We have a cat who’s so old now that I’m a little surprised she’s still walking about let alone jumping on tables and the like. She’s a rescue cat we got at least ten years ago, and at the time, the vet said she was four to six years old, which makes her fourteen to sixteen years old. She was rough to begin with, hence the name: “Bida” means “poor little thing” in Polish. With cats having an average lifespan of 16 years, this puts her right at upper limit.

Playing cars after breakfast

She’s completely deaf now. When she’s on any surface that largely absorbs vibrations, you can sneak right up on her without even trying to do so. She has no idea what’s going on around her, and I think it’s only through the vibrations through our hardwood floors that she anticipates anything that she can’t see.

She’s lost all of her teeth except the small incisors at the front of her mouth. This makes for a pathetic moment when she gets angry — say, when you’re trying to get one of her many, seemingly endless clumps of matted hair out — and she tries to bite you. Without her canines, there’s simply nothing there that can actually do any damage or cause any pain.

Her claws are brittle and largely dull. She can’t do much of anything with them but get them stuck in something she’s trying to scratch.

Working on the “island” we’re creating

Her body is withering away, and she’s literally a sack of bones now. And since she’s developed arthritis over the last few years, they are knobby and protruding hideously. Running your hands along her back, you feel each and ever vertebrae clearly.

She no longer grooms herself very much. This means her hair gets matted easily and thoroughly, and I’ve quite honestly given up on trying to get them all out. The only option is the nuclear option: shave her completely, especially her belly. We don’t have the heart do that, so we do what we can. The other side of this is the odor that emanates from her: a long-haired cat who doesn’t groom herself simply stinks for reasons that don’t need further explanation. This is why we give her a bath on a fairly regular basis.

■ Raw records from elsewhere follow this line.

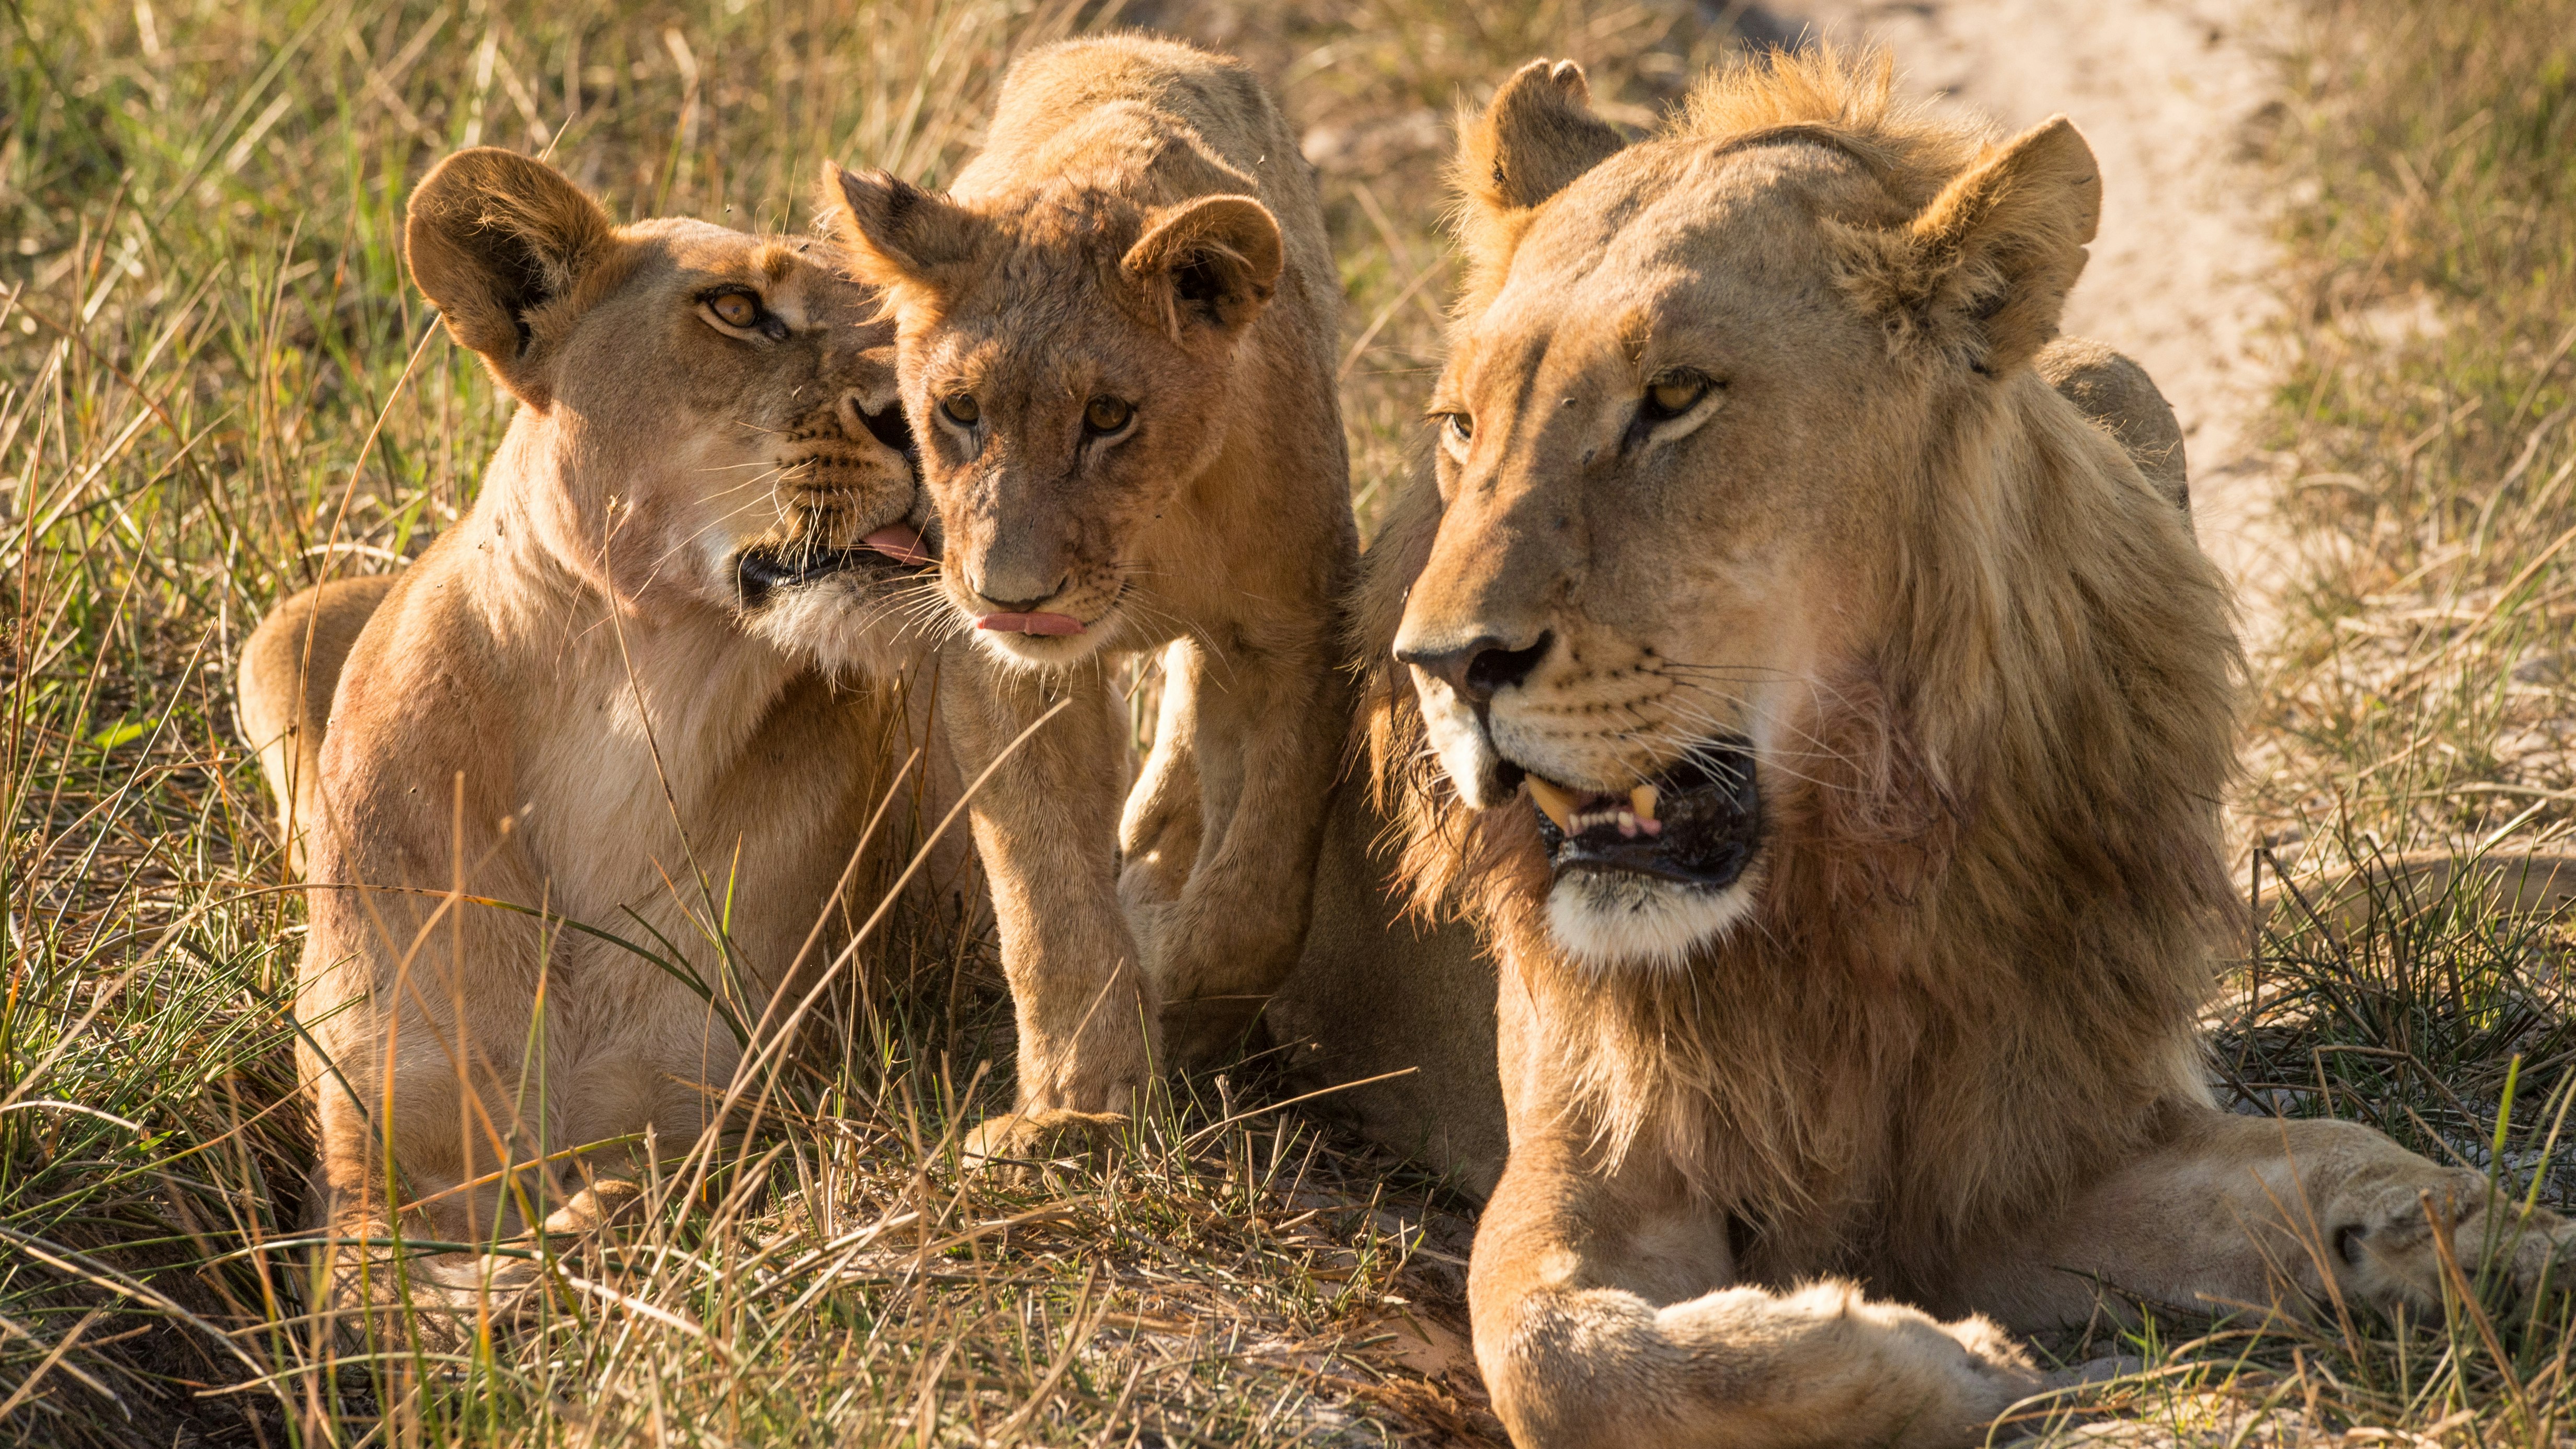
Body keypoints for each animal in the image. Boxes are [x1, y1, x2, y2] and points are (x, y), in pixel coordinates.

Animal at [239, 143, 968, 1320]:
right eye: (736, 309)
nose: (936, 415)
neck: (632, 714)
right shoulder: (370, 1139)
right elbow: (359, 1268)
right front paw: (450, 1297)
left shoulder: (734, 1110)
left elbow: (630, 1198)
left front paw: (535, 1263)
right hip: (282, 632)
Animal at [824, 33, 1360, 1119]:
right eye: (959, 410)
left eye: (1108, 416)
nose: (1011, 593)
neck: (1154, 535)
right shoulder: (1003, 669)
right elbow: (1047, 898)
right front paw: (1081, 1106)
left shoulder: (1296, 635)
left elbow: (1262, 887)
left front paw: (1183, 1001)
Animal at [1339, 51, 2566, 1433]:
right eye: (1460, 426)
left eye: (1674, 398)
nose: (1443, 667)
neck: (1846, 866)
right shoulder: (1583, 1161)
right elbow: (1566, 1357)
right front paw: (1947, 1361)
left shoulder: (2029, 1148)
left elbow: (2264, 1170)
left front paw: (2459, 1232)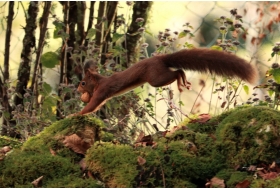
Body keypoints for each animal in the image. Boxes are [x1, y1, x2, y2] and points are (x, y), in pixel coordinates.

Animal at [77, 48, 258, 115]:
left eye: (83, 83)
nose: (78, 91)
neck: (99, 82)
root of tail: (162, 59)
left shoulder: (102, 91)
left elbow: (92, 106)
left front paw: (76, 114)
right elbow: (95, 107)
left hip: (156, 79)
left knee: (177, 72)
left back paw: (181, 82)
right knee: (179, 71)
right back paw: (183, 82)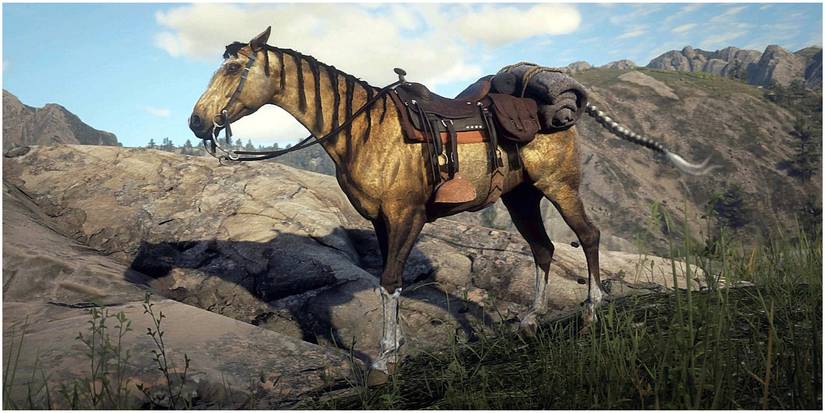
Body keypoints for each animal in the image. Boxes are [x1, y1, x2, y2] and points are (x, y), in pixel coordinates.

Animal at [189, 27, 714, 385]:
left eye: (233, 69)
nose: (196, 122)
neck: (364, 129)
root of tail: (557, 107)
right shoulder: (382, 221)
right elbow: (388, 282)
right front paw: (394, 349)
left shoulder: (407, 215)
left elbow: (390, 281)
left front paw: (385, 360)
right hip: (521, 197)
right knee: (543, 250)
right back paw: (530, 320)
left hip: (560, 186)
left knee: (587, 236)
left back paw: (591, 313)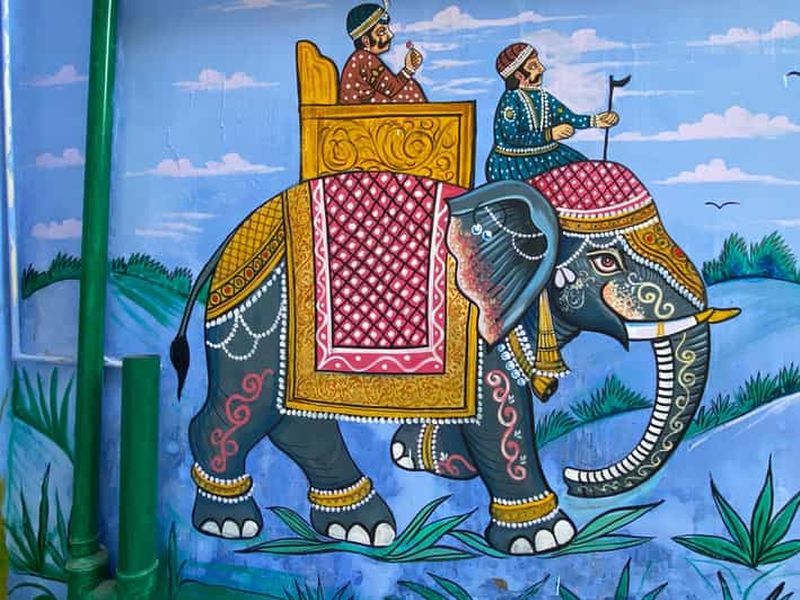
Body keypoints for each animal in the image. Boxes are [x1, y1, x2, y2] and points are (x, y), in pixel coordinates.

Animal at [170, 160, 738, 555]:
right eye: (606, 261)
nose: (577, 475)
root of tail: (227, 246)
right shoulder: (483, 327)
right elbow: (501, 417)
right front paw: (544, 538)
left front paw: (437, 462)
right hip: (257, 324)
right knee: (244, 406)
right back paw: (231, 522)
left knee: (294, 422)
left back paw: (358, 524)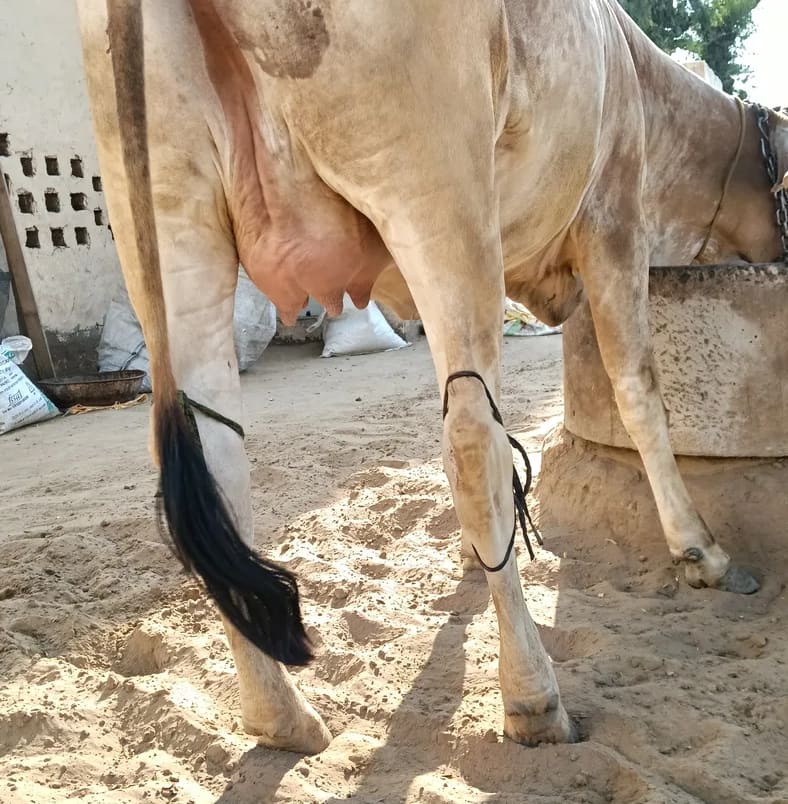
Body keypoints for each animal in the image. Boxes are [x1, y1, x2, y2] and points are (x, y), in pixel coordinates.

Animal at [77, 0, 788, 754]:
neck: (640, 79)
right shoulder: (614, 219)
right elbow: (637, 391)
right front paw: (700, 550)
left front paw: (475, 567)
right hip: (439, 197)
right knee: (473, 441)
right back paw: (533, 699)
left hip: (173, 222)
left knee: (216, 464)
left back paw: (282, 716)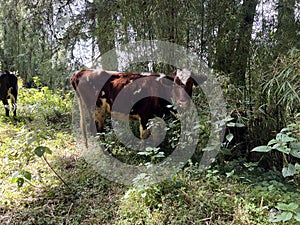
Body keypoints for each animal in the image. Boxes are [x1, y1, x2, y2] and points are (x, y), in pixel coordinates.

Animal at [70, 68, 206, 145]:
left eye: (191, 84)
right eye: (175, 83)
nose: (183, 102)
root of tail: (81, 71)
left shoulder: (157, 118)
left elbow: (157, 137)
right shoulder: (145, 116)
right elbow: (144, 138)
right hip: (96, 109)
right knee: (96, 131)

I mention all of this simply because I bathed her tonight and noticed, when she’s completely wet, there’s almost nothing there. She is literally nothing but a sack of bones, and I’m quite surprised she can survive like that.

Exploring the same area we’ve explored countless times before

“Has she not been eating?” I asked K, and apparently, she’s turned up her nose at everything but human food. So I took her into the kitchen, still wrapped in towels from her bath, and made her one of her favorites: scrambled eggs. No salt, no pepper — just a bit of butter and the eggs. She initially had some trouble finding it, but once she located the pile of eggs, she hunkered down for a long, slow meal. (With no teeth, it takes her a long time to eat anything.)

She’s a fighter. Of our two cats, she’s the one who’s stood up to our dog from the time she was a puppy, and she’s the one who, though defenseless, defends her territory fiercely while the younger, faster, stronger cat with deadly teeth and sharper claws runs. Bida knows she’s a member of our family and refuses to let anyone forget it: she’s always looking for a lap, always begging to be with someone.

“She’ll outlive us all,” K laughs on a regular basis, and she’s probably right.